27.7.08

The courtier and the heretic - Matthew Stewart


Fazia algum tempo que não tocava em um livro sobre filosofia e ler The courtier and the heretic (O cortesão e o herege), de Matthew Stewart, foi muito bom. Nele, o autor confronta dois filósofos do século XVII, Leibniz e Spinoza. Sua tese é a de que a filosofia de Leibniz seria uma reação à filosofia do último e que, no fundo, Leibniz seria mais spinozista do que gostaria de admitir.

Para quem não tem idéia nenhuma de história da filosofia, Spinoza é o “herege” do título. Ele foi excomungado pela comunidade judaica de Amsterdã e sua filosofia acusada de propagar o ateísmo, pois ela afirmava que Deus seria o mesmo que a natureza, ou seja, que não haveria um criador exterior à sua criação e que tudo ocorreria de forma necessária. Bem e mal seriam idéias que surgiriam devido à nossa limitação de seres finitos e, com algum esforço, tudo poderia ser explicado racionalmente. Para Spinoza, pensamento e matéria são a mesma coisa considerada de pontos de vista diferentes. Quando a matéria morre, o pensamento também perece, por isso, a morte seria o ponto final, não haveria paraíso e vida no além. Aquilo que Spinoza considera a felicidade é uma existência dedicada à realização intelectual.

Leibniz, o "cortesão", por sua vez, prega que Deus existe sim e que o mundo no qual vivemos é o melhor dos mundos possíveis porque o criador o escolheu entre um universo de outros mundos possíveis, portanto,  nada poderia ser diferente do que é. Aquilo que os seres humanos chamam de mal é algo relativo, pois, na soma final, sempre haveria mais bem do que mal em nosso mundo.

O livro é divertido, muito bem escrito e o autor deixa claro que não aprecia muito Leibniz que a todo momento retrata como alguém extremamente vaidoso e interessado apenas em obter benefícios vendendo suas idéias e planos mirabolantes para os nobres que não se cansa de bajular. Enquanto isso, Spinoza é o retrato da virtude, a verdadeira idéia de filósofo. Ele vivia em quartos alugados e polia lentes durante o dia para pagar suas tigelas de mingau e eventuais canecas de cerveja aguada.

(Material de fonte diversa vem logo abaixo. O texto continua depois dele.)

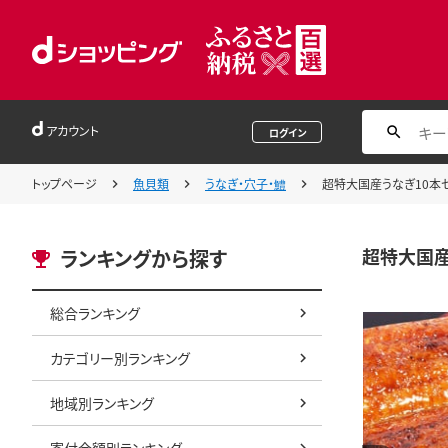
アカウント
ログイン
トップページ
魚貝類
うなぎ・穴子・鱧
超特大国産うなぎ10本セット 
超特大国産う
ランキングから探す
総合ランキング
カテゴリー別ランキング
地域別ランキング
寄付金額別ランキング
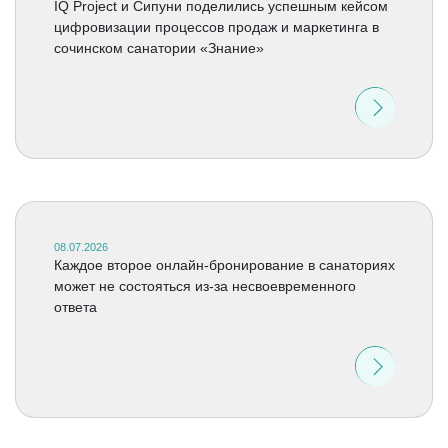
IQ Project и Сипуни поделились успешным кейсом
цифровизации процессов продаж и маркетинга в
сочинском санатории «Знание»
08.07.2026
Каждое второе онлайн-бронирование в санаториях
может не состояться из-за несвоевременного
ответа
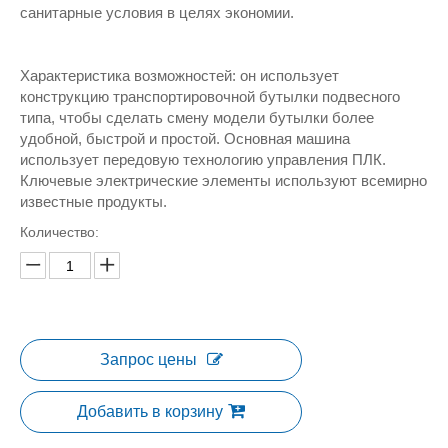
санитарные условия в целях экономии.
Характеристика возможностей: он использует
конструкцию транспортировочной бутылки подвесного
типа, чтобы сделать смену модели бутылки более
удобной, быстрой и простой. Основная машина
использует передовую технологию управления ПЛК.
Ключевые электрические элементы используют всемирно
известные продукты.
Количество:
Запрос цены
Добавить в корзину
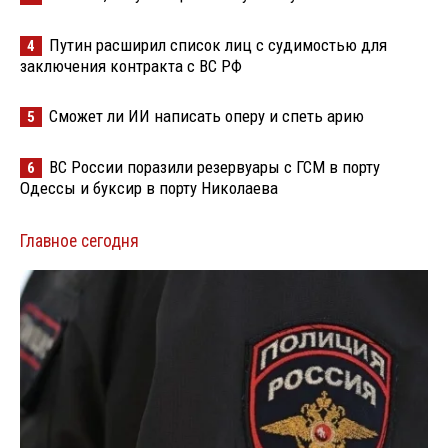
Путин расширил список лиц с судимостью для
4
заключения контракта с ВС РФ
Сможет ли ИИ написать оперу и спеть арию
5
ВС России поразили резервуары с ГСМ в порту
6
Одессы и буксир в порту Николаева
Главное сегодня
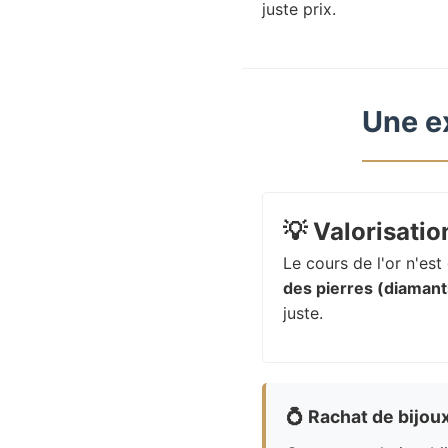
juste prix.
Une e
💡
Valorisation
Le cours de l'or n'es
des pierres (diamants
juste.
💍
Rachat de bijou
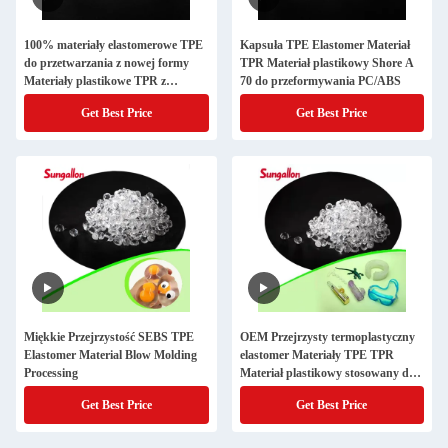
100% materiały elastomerowe TPE
Kapsuła TPE Elastomer Materiał
do przetwarzania z nowej formy
TPR Materiał plastikowy Shore A
Materiały plastikowe TPR z
70 do przeformywania PC/ABS
PC/ABC do narzędzi
Get Best Price
Get Best Price
Miękkie Przejrzystość SEBS TPE
OEM Przejrzysty termoplastyczny
Elastomer Material Blow Molding
elastomer Materiały TPE TPR
Processing
Materiał plastikowy stosowany do
produkcji zabawek dla dorosłych
Get Best Price
Get Best Price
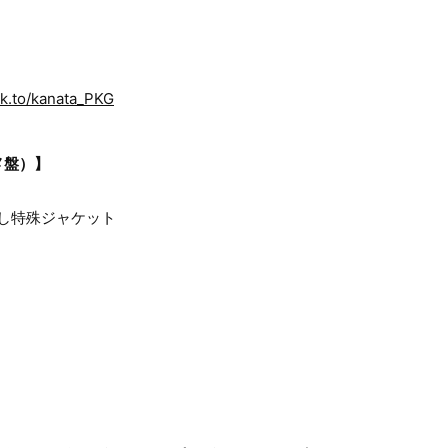
lnk.to/kanata_PKG
メ盤）】
ろし特殊ジャケット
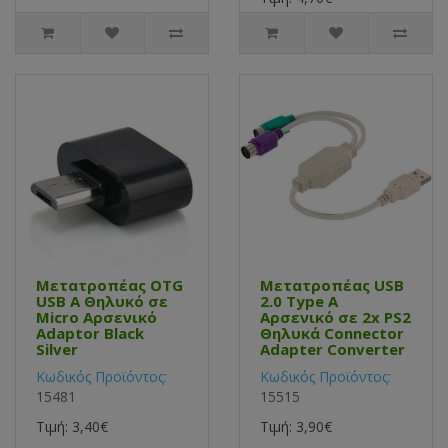
Μετατροπέας OTG
Μετατροπέας USB
USB Α Θηλυκό σε
2.0 Type Α
Micro Αρσενικό
Αρσενικό σε 2x PS2
Adaptor Black
Θηλυκά Connector
Silver
Adapter Converter
Κωδικός Προϊόντος:
Κωδικός Προϊόντος:
15481
15515
Τιμή: 3,40€
Τιμή: 3,90€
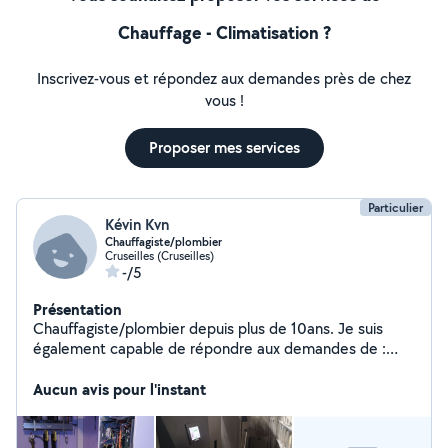
Chauffage - Climatisation ?
Inscrivez-vous et répondez aux demandes près de chez
vous !
Proposer mes services
Particulier
Kévin Kvn
Chauffagiste/plombier
Cruseilles (Cruseilles)
-/5
Présentation
Chauffagiste/plombier depuis plus de 10ans. Je suis
également capable de répondre aux demandes de :
entretien climatisation et petits travaux de plomberie
Aucun avis pour l'instant
chauffage. Professionnel et consciencieux.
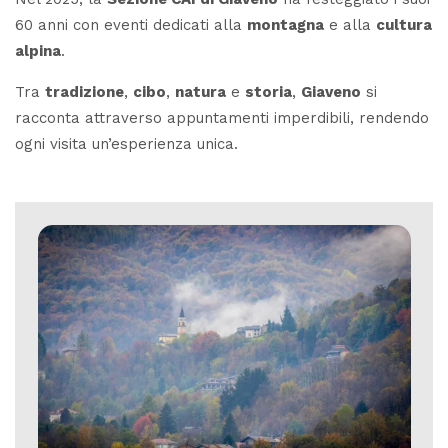
60 anni con eventi dedicati alla
montagna
e alla
cultura
alpina
.
Tra
tradizione
,
cibo
,
natura
e
storia
,
Giaveno
si
racconta attraverso appuntamenti imperdibili, rendendo
ogni visita un’esperienza unica.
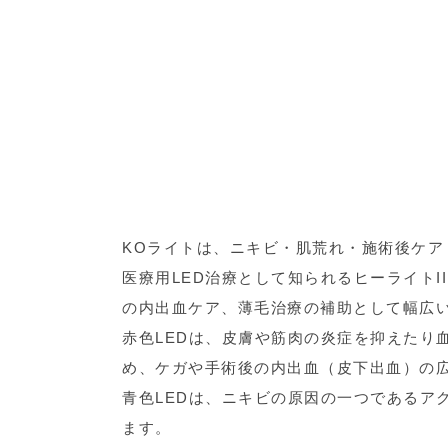
KOライトは、ニキビ・肌荒れ・施術後ケア
医療用LED治療として知られるヒーライト
の内出血ケア、薄毛治療の補助として幅広
赤色LEDは、皮膚や筋肉の炎症を抑えたり
め、ケガや手術後の内出血（皮下出血）の
青色LEDは、ニキビの原因の一つであるア
ます。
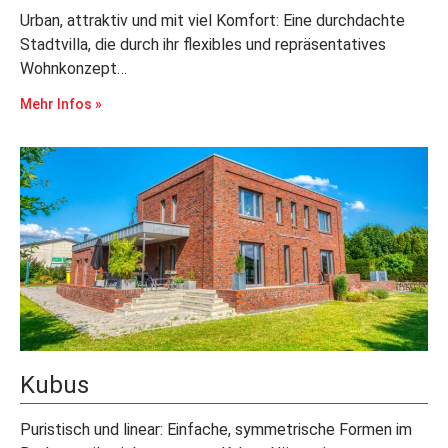
Urban, attraktiv und mit viel Komfort: Eine durchdachte
Stadtvilla, die durch ihr flexibles und repräsentatives
Wohnkonzept…
Mehr Infos »
Kubus
Puristisch und linear: Einfache, symmetrische Formen im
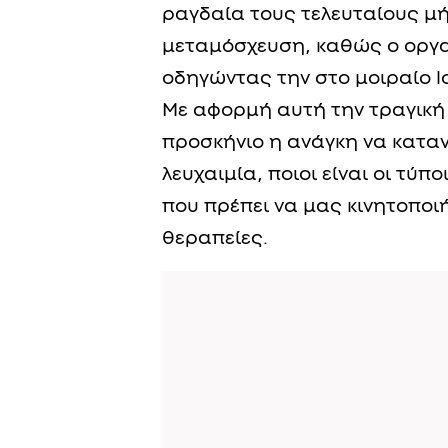
ραγδαία τους τελευταίους μή
μεταμόσχευση, καθώς ο οργα
οδηγώντας την στο μοιραίο 
Με αφορμή αυτή την τραγική 
προσκήνιο η ανάγκη να καταν
λευχαιμία, ποιοι είναι οι τύ
που πρέπει να μας κινητοποιή
θεραπείες.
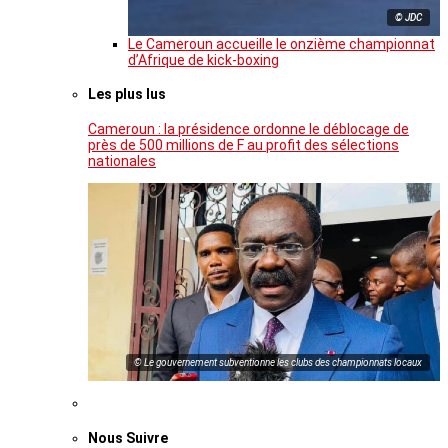
© JDC
Le Cameroun accueille le onzième championnat
d’Afrique de kick-boxing
Les plus lus
Cameroun : la présidence ordonne le déblocage de
près de 500 millions de F au profit des sélections
nationales
© Le gouvernement subventionne les clubs des championnats locaux
Nous Suivre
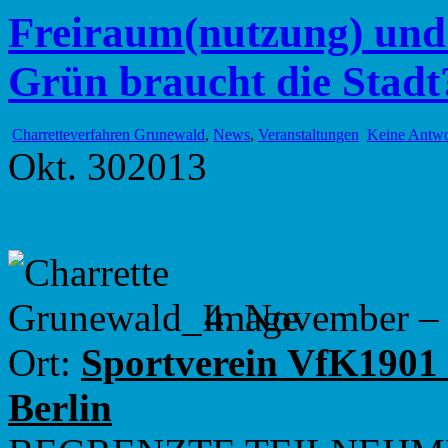
Freiraum(nutzung) und
Grün braucht die Stadt
Charretteverfahren Grunewald
,
News
,
Veranstaltungen
Keine Antwo
Okt.
30
2013
4. November – 
Ort:
Sportverein VfK1901 
Berlin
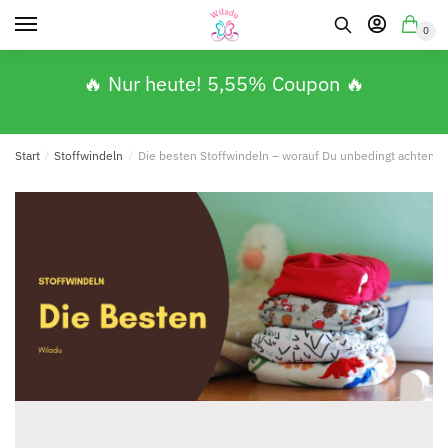
0
🔥 Nur heute! 5,55% Coupon 🔥
Start
/
Stoffwindeln
/
Die besten Stoffwindeln – worauf Du unbedingt achten so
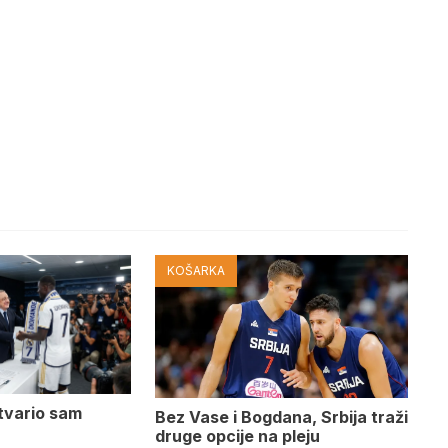
KOŠARKA
tvario sam
Bez Vase i Bogdana, Srbija traži
druge opcije na pleju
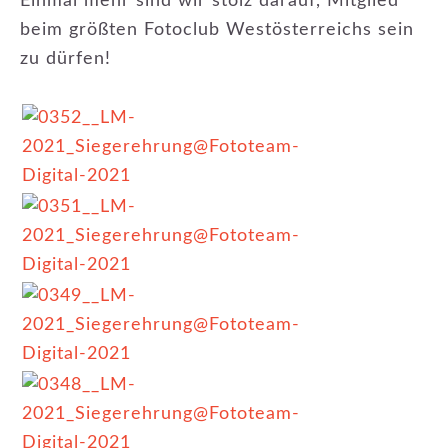
Einmal mehr sind wir stolz darauf, Mitglied
beim größten Fotoclub Westösterreichs sein
zu dürfen!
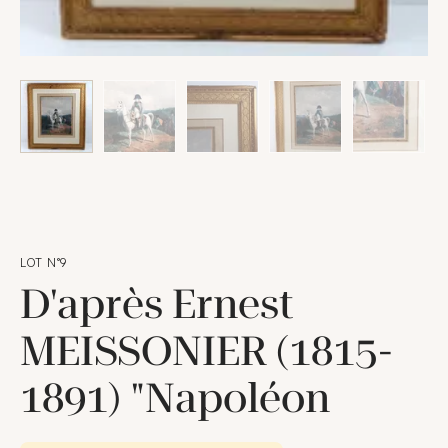
LOT N°9
D'après Ernest
MEISSONIER (1815-
1891) "Napoléon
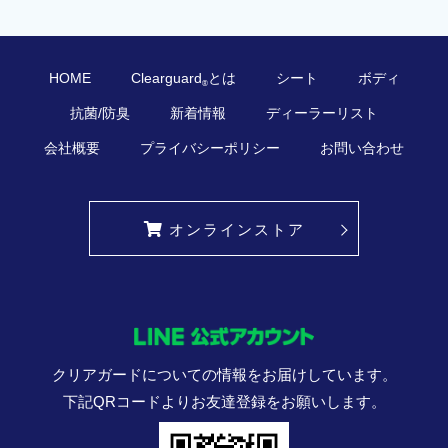
HOME
Clearguard
とは
シート
ボディ
®
抗菌/防臭
新着情報
ディーラーリスト
会社概要
プライバシーポリシー
お問い合わせ
オンラインストア
クリアガードについての情報をお届けしています。
下記QRコードよりお友達登録をお願いします。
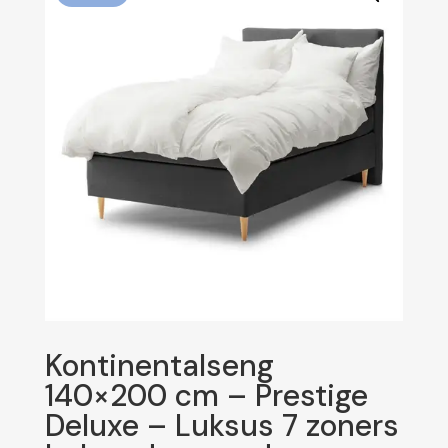
Kontinentalseng
140×200 cm – Prestige
Deluxe – Luksus 7 zoners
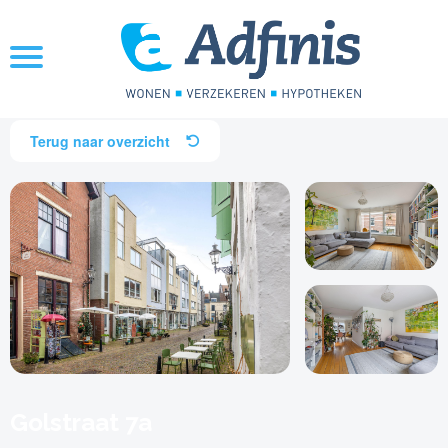
Terug naar overzicht
Golstraat 7a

Devo admitir que simpatizo muito com a filosofia de Spinoza, seus textos não primam pelo aspecto literário, mas suas idéias são extremamente sedutoras. Gosto dos filósofos que dizem que o importante é o aqui e o agora, que é preciso engolir a pílula ou jogá-la fora, não dourá-la.

Do final do livro:

“Leibniz foi um homem cujas fraquezas eram tão grandes quanto as suas enormes virtudes. No entanto, foi sua ganância, sua vaidade e, acima de tudo, sua carência insaciável e demasiadamente humana que tornou sua obra tão emblemática. Com a promessa de que a superfície cruel da experiência oculta a mais bela e agradável verdade, um mundo no qual tudo acontece por um motivo e tudo o que ocorre é para o bem geral, o fascinante cortesão de Hanover transformou-se no filósofo do homem comum. Se Spinoza foi o primeiro grande pensador da era moderna, então, talvez Leibniz devesse contar como o primeiro ser humano.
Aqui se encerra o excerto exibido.